(Page pictures and the text taken from them)
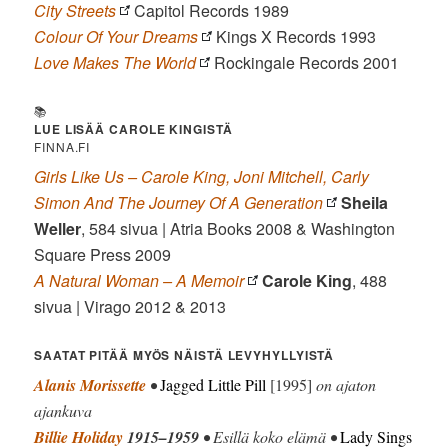
City Streets
Capitol Records 1989
Colour Of Your Dreams
Kings X Records 1993
Love Makes The World
Rockingale Records 2001
📚
LUE LISÄÄ CAROLE KINGISTÄ
FINNA.FI
Girls Like Us – Carole King, Joni Mitchell, Carly
Simon And The Journey Of A Generation
Sheila
Weller
, 584 sivua | Atria Books 2008 & Washington
Square Press 2009
A Natural Woman – A Memoir
Carole King
, 488
sivua | Virago 2012 & 2013
SAATAT PITÄÄ MYÖS NÄISTÄ LEVYHYLLYISTÄ
Alanis Morissette
•
Jagged Little Pill
[1995]
on ajaton
ajankuva
Billie Holiday
1915–1959
• Esillä koko elämä •
Lady Sings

* _What you should do_:
Retype the lines above word for word, without the pictures.

* _Response below_:
City Streets
Capitol Records 1989
Colour Of Your Dreams
Kings X Records 1993
Love Makes The World
Rockingale Records 2001
📚
LUE LISÄÄ CAROLE KINGISTÄ
FINNA.FI
Girls Like Us – Carole King, Joni Mitchell, Carly
Simon And The Journey Of A Generation
Sheila
Weller
, 584 sivua | Atria Books 2008 & Washington
Square Press 2009
A Natural Woman – A Memoir
Carole King
, 488
sivua | Virago 2012 & 2013
SAATAT PITÄÄ MYÖS NÄISTÄ LEVYHYLLYISTÄ
Alanis Morissette
•
Jagged Little Pill
[1995]
on ajaton
ajankuva
Billie Holiday
1915–1959
• Esillä koko elämä •
Lady Sings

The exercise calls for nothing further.